Frankreich - Selbstverteidigung gegen den IS: Im Gespräch mit der Zeit äußert sich der finnische Völkerrechtler Martti Koskenniemi zu der Zulässigkeit von Angriffen Frankreichs gegen den "Islamischen Staat" (IS) auf Grundlage von Art. 51 der UN-Charta, die Staaten ein Recht auf Selbstverteidigung gewährt. Er unterstreicht dabei, dass der IS kein "Staat" im völkerrechtlichen Sinne sei, obgleich er territoriale Kontrolle ausübe.

TTIP-Gericht: Rechtsprofessor Stephan Schill beschäftigt sich auf verfassungsblog.org mit dem Vorschlag, ein permanentes, öffentlich tagendes TTIP-Gericht mit zwei Instanzen zu schaffen.

USA - Anklage gegen Polizisten wegen Mordes: Ein weißer Polizist aus Chicago ist am Dienstag wegen Mordes angeklagt worden. Er soll vor einem Jahr den 17-jährigen Schwarzen Laquan McDonald mit 16 Schüssen getötet haben. Ausschlaggebend war ein nun von der Polizei veröffentlichtes Video, das die bisherigen Angaben des Todesschützen, es habe eine Notwehrsituation bestanden, erschüttern. Es berichteten spiegel.de (Marc Pitzke) und die SZ.

USA - Revenge-Porns: Die FAZ (Christiane Heil) berichtet über ein härteres Vorgehen US-amerikanischer Gerichte gegen sogenannte Revenge-Porns, bei denen intime Bilder durch ehemalige Liebhaber im Internet veröffentlicht werden.
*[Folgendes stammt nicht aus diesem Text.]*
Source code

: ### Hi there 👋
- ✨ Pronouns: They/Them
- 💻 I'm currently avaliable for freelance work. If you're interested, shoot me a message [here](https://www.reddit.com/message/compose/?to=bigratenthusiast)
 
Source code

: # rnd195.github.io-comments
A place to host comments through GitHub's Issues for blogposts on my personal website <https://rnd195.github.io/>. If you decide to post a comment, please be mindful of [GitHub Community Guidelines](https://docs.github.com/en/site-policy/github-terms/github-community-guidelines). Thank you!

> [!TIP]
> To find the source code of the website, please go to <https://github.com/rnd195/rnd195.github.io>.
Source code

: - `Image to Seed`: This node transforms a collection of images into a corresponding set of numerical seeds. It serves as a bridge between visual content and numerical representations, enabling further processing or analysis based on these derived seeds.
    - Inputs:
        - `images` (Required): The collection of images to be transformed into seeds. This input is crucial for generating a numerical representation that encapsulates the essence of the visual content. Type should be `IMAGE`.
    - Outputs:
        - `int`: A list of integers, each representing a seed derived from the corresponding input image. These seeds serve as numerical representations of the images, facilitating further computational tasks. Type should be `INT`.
In mehreren Fällen wurden Gefängnisstrafen gegen Ex-Partner, aber auch gegen veröffentlichende Webseitenbetreiber verhängt.

Belgien – Holocaustleugnung: Der französische Komiker Dieudonné ist von einem Lütticher Gericht wegen der Leugnung des Holocaust zu zwei Monaten Gefängnis und einer Geldstrafe von 9000 Euro verurteilt worden, berichtet spiegel.de. Bei einem Auftritt im Jahr 2012 habe er zudem rassistische, hasserfüllte und stigmatisierende Äußerungen getätigt.

Sonstiges

Bundeswehr-Auslandseinsätze: In einem Gastbeitrag in der FAZ erörtert Rechtsprofessor Stefan Talmon die rechtlichen Voraussetzungen für Auslandseinsätze der Bundeswehr am Beispiel der EU-Militäroperation zur Bekämpfung der Schleuserkriminalität im Mittelmeerraum, an der auch Streitkräfte der Deutschen Bundeswehr beteiligt sind. Dabei stellt er heraus, dass die von ihm beobachtete extensivere Auslegung des Begriffs der "Friedensbedrohung" durch den UN-Sicherheitsrat seit den 1990er Jahren eine zunehmende Rolle für das deutsche Verfassungsrecht spiele. Denn nach Artikel 87a Abs. 2 GG dürften die Streitkräfte außer zur Verteidigung nur eingesetzt werden, soweit dies vom Grundgesetz ausdrücklich zugelassen werde – was bei Einsätzen innerhalb eines Systems "gegenseitiger kollektiver Sicherheit" im Sinne des Art. 24 Abs. 2 GG auch bei Auslandseinsätzen der Fall sein soll. Damit bedeute eine Veränderung der Regeln des Systems gegenseitiger kollektiver Sicherheit, die durch Beschlüsse des UN-Sicherheitsrats, aber auch den Rat der Europäischen  Union herbeigeführt werden können, automatisch eine Veränderung der Regeln für Bundeswehreinsätze.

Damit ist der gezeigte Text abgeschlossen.